Peinture de rue lors de l'Assemblée Générale de l'ONU en septembre 2013, montrant des réfugiés syriens qui observent les présidents Poutine et Obama penchés sur une carte de la Syrie. Oeuvre d'Eduardo Relero, photo : Oxfam. CC BY-NC-ND 2.0

Sergueï Davidis est un opposant politique et défenseur des droits russe. Il est membre du conseil du Centre Mémorial pour les droits humains, ainsi que du Conseil fédéral de coordination du Parti du 5 décembre. 

SyriaUntold l'a questionné pour comprendre le positionnement de la société civile russe sur le conflit syrien, un dialogue qui est le produit d'un partenariat entre SyriaUntold et openDemocracy Russia (oDR), et est republié ici dans le cadre du partenariat de Global Voices avec SyriaUntold.

SyriaUntold : Les civils syriens sont soumis depuis plus de six ans à une violence sans précédent. Pourquoi la société civile russe reste-t-elle silencieuse sur le sujet ? Existe-t-il des initiatives de solidarité méconnues ?

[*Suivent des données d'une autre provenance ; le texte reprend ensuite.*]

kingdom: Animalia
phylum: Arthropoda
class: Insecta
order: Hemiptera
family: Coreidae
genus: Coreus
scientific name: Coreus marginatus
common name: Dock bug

Davidis : Je ne crois pas qu'il y ait la moindre initiative solidaire significative dont le monde n'aurait pas connaissance. On trouve de temps en temps des piquets de solidarité, ou des slogans solidaires dans les manifestations générales de l'opposition, notamment celles concernant l'Ukraine.

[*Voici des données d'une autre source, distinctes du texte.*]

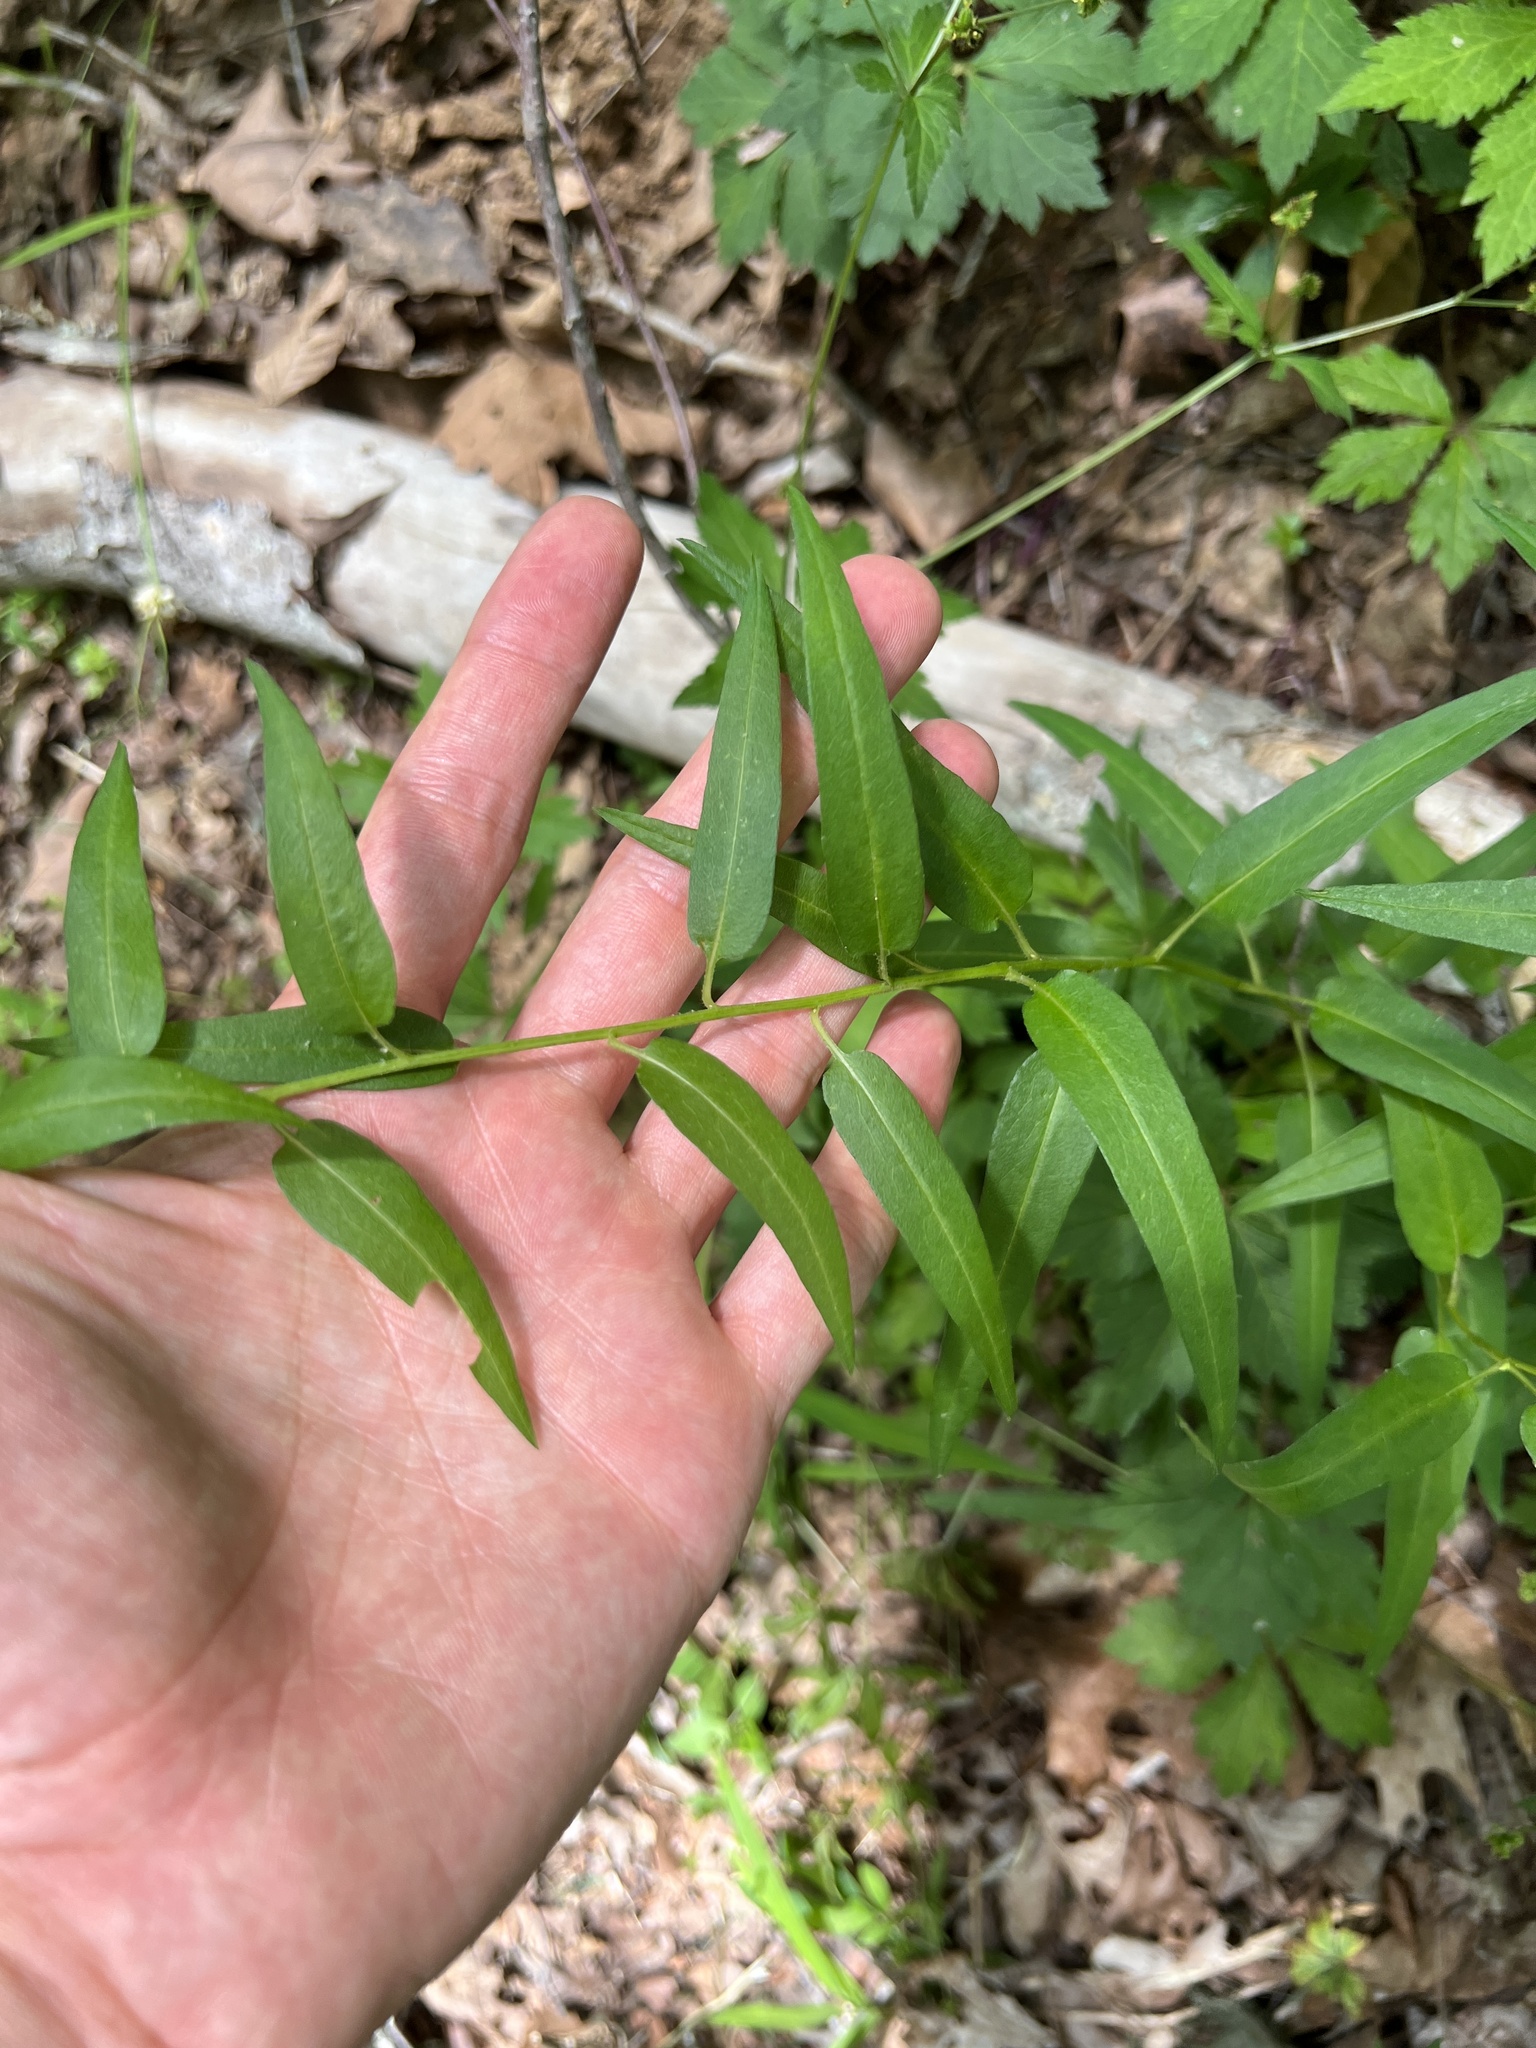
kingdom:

Quand le Kremlin décida de déployer des troupes en Syrie [en 2015], il y a eu une manifestation contre [à Moscou], avec trois mille personnes. Il y a eu une tentative de tenir une manifestation de solidarité au paroxysme de l'assaut contre Alep en novembre 2016 — ç'avait eu une certaine résonance dans la société, mais les autorités municipales lui ont refusé leur autorisation. A l'époque, il y a eu quelques actions de protestation dans un petit nombre de villes russes, mais avec des effectifs réduits. Il existe une solidarité avec les Syriens sur les réseaux sociaux russes, mais elle reste très discrète.

Les raisons du silence de la société russe sur la question sont complexes, et probablement impossibles à expliquer totalement. Je soupçonne que les facteurs suivants jouent :

– la couverture de la situation en Syrie par les médias sous contrôle de l’État. Si cette couverture mentionne la violence contre les civils, il s'agira des actes de violence commis par l'EI [aussi appelé État islamique, ou Daech] ou la coalition internationale [menée par les États-Unis]. La Russie est présentée comme le défenseur des populations civiles ;

– le conflit en Syrie ne rentre pas dans la dichotomie de la bataille entre la démocrate occidentale et l'autocratie poutinienne ;

– l'insuffisance générale de l'information sur la situation en Syrie, et la complexité de cette situation pour les Russes — comprendre ce qui se passe, surtout sur la base d'une information fragmentaire et déséquilibrée, et donc savoir qui soutenir et pourquoi, est très malaisé ;

– le contexte syrien lui-même est culturellement étranger et incompréhensible pour les Russes (contrairement à l'Ukraine), et le niveau d'empathie pour le peuple syrien est bas ;

– la menace du terrorisme islamiste, et en premier lieu, de l’État islamique, est ressentie comme une réalité, et l'opinion russe a du mal à faire la distinction entre le combat contre l'EI et les autres conflits armés en Syrie.

Sergueï Davidis. Source photo : Parti du 5 décembre.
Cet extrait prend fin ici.